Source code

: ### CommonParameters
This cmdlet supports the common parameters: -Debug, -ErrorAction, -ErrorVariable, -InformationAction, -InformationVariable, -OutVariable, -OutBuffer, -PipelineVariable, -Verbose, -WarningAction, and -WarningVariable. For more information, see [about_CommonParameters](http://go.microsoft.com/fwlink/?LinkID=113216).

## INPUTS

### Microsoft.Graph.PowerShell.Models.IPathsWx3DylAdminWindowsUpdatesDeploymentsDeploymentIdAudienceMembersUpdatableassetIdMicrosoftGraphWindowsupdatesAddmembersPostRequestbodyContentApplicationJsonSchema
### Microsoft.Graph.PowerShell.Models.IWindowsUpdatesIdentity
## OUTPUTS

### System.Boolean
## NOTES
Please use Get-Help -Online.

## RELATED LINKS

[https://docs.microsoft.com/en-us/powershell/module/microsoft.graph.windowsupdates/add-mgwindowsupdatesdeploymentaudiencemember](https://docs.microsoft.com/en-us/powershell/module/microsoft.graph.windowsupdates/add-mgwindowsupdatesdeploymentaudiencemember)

········

ACTIVITY | Extract every line of the data above and reproduce it verbatim.

OUTPUT OF THE TASK |
Source code

: ### CommonParameters
This cmdlet supports the common parameters: -Debug, -ErrorAction, -ErrorVariable, -InformationAction, -InformationVariable, -OutVariable, -OutBuffer, -PipelineVariable, -Verbose, -WarningAction, and -WarningVariable. For more information, see [about_CommonParameters](http://go.microsoft.com/fwlink/?LinkID=113216).

## INPUTS

### Microsoft.Graph.PowerShell.Models.IPathsWx3DylAdminWindowsUpdatesDeploymentsDeploymentIdAudienceMembersUpdatableassetIdMicrosoftGraphWindowsupdatesAddmembersPostRequestbodyContentApplicationJsonSchema
### Microsoft.Graph.PowerShell.Models.IWindowsUpdatesIdentity
## OUTPUTS

### System.Boolean
## NOTES
Please use Get-Help -Online.

## RELATED LINKS

[https://docs.microsoft.com/en-us/powershell/module/microsoft.graph.windowsupdates/add-mgwindowsupdatesdeploymentaudiencemember](https://docs.microsoft.com/en-us/powershell/module/microsoft.graph.windowsupdates/add-mgwindowsupdatesdeploymentaudiencemember)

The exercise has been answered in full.